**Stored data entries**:

....

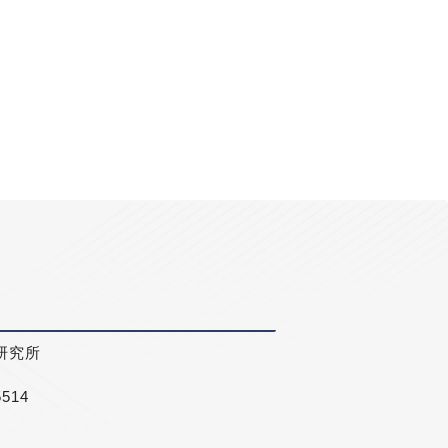
研究所
5514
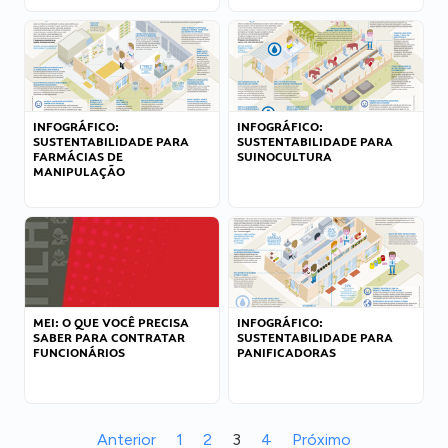
INFOGRÁFICO:
INFOGRÁFICO:
SUSTENTABILIDADE PARA
SUSTENTABILIDADE PARA
FARMÁCIAS DE
SUINOCULTURA
MANIPULAÇÃO
MEI: O QUE VOCÊ PRECISA
INFOGRÁFICO:
SABER PARA CONTRATAR
SUSTENTABILIDADE PARA
FUNCIONÁRIOS
PANIFICADORAS
Anterior
1
2
3
4
Próximo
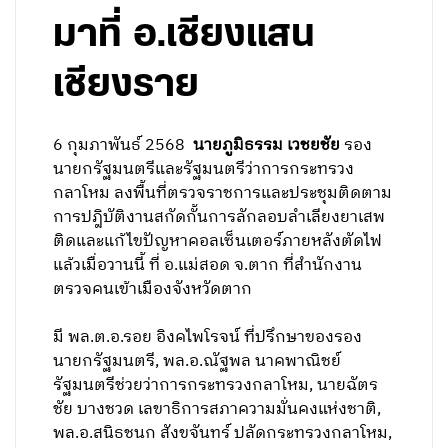
มาที่ อ.เชียงแสน
เชียงราย
6 กุมภาพันธ์ 2568
นายภูมิธรรม เวชยชัย
รอง
นายกรัฐมนตรีและรัฐมนตรีว่าการกระทรวง
กลาโหม ลงพื้นที่ตรวจราชการและประชุมติดตาม
การปฎิบัติงานสกัดกั้นการลักลอบลำเลียงยาเสพ
ติดและแก้ไขปัญหาคอลเซ็นเตอร์ภายหลังตัดไฟ
แล้วเมื่อวานนี้ ที่ อ.แม่สอด จ.ตาก ที่สำนักงาน
ตรวจคนเข้าเมืองจังหวัดตาก
มี พล.ต.อ.รอย อิงคไพโรจน์ ที่ปรึกษาของรอง
นายกรัฐมนตรี, พล.อ.ณัฐพล นาคพาณิชย์
รัฐมนตรีช่วยว่าการกระทรวงกลาโหม, นายฉัตร
ชัย บางชวด เลขาธิการสภาความมั่นคงแห่งชาติ,
พล.อ.สนิธชนก สังขจันทร์ ปลัดกระทรวงกลาโหม,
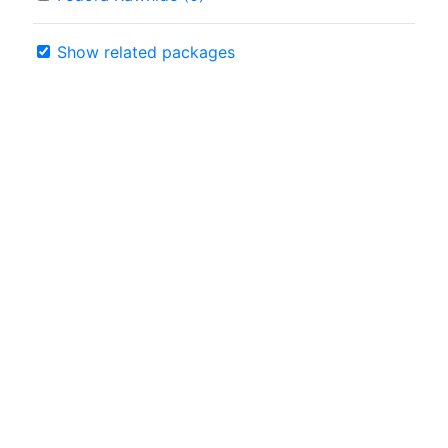
Show related packages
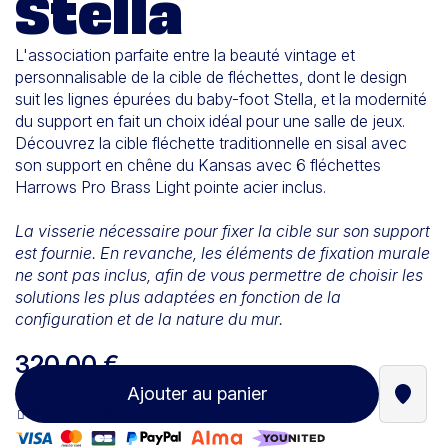
Stella
L'association parfaite entre la beauté vintage et
personnalisable de la cible de fléchettes, dont le design
suit les lignes épurées du baby-foot Stella, et la modernité
du support en fait un choix idéal pour une salle de jeux.
Découvrez la cible fléchette traditionnelle en sisal avec
son support en chêne du Kansas avec 6 fléchettes
Harrows Pro Brass Light pointe acier inclus.
La visserie nécessaire pour fixer la cible sur son support
est fournie. En revanche, les éléments de fixation murale
ne sont pas inclus, afin de vous permettre de choisir les
solutions les plus adaptées en fonction de la
configuration et de la nature du mur.
320,00 €
Ajouter au panier
Trouve
Paiement 100% sécurisé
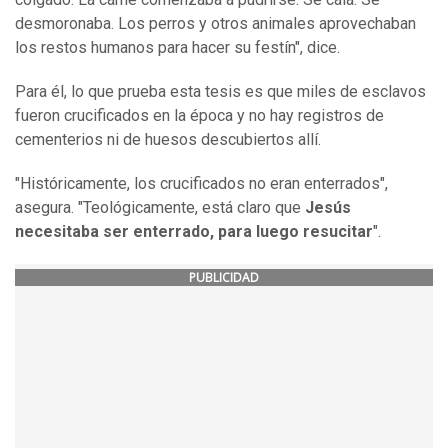
desmoronaba. Los perros y otros animales aprovechaban
los restos humanos para hacer su festín", dice.
Para él, lo que prueba esta tesis es que miles de esclavos
fueron crucificados en la época y no hay registros de
cementerios ni de huesos descubiertos allí.
"Históricamente, los crucificados no eran enterrados",
asegura. "Teológicamente, está claro que
Jesús
necesitaba ser enterrado, para luego resucitar
".
PUBLICIDAD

....

Retype exactly the lines from the one containing "นายกรัฐมนตรี, พล.อ.ณัฐพล นาคพาณิชย์" through the last line of the records above, both included, and leave out any pictures.

นายกรัฐมนตรี, พล.อ.ณัฐพล นาคพาณิชย์
รัฐมนตรีช่วยว่าการกระทรวงกลาโหม, นายฉัตร
ชัย บางชวด เลขาธิการสภาความมั่นคงแห่งชาติ,
พล.อ.สนิธชนก สังขจันทร์ ปลัดกระทรวงกลาโหม,
Show related packages
Stella
L'association parfaite entre la beauté vintage et
personnalisable de la cible de fléchettes, dont le design
suit les lignes épurées du baby-foot Stella, et la modernité
du support en fait un choix idéal pour une salle de jeux.
Découvrez la cible fléchette traditionnelle en sisal avec
son support en chêne du Kansas avec 6 fléchettes
Harrows Pro Brass Light pointe acier inclus.
La visserie nécessaire pour fixer la cible sur son support
est fournie. En revanche, les éléments de fixation murale
ne sont pas inclus, afin de vous permettre de choisir les
solutions les plus adaptées en fonction de la
configuration et de la nature du mur.
320,00 €
Ajouter au panier
Trouve
Paiement 100% sécurisé
desmoronaba. Los perros y otros animales aprovechaban
los restos humanos para hacer su festín", dice.
Para él, lo que prueba esta tesis es que miles de esclavos
fueron crucificados en la época y no hay registros de
cementerios ni de huesos descubiertos allí.
"Históricamente, los crucificados no eran enterrados",
asegura. "Teológicamente, está claro que
Jesús
necesitaba ser enterrado, para luego resucitar
".
PUBLICIDAD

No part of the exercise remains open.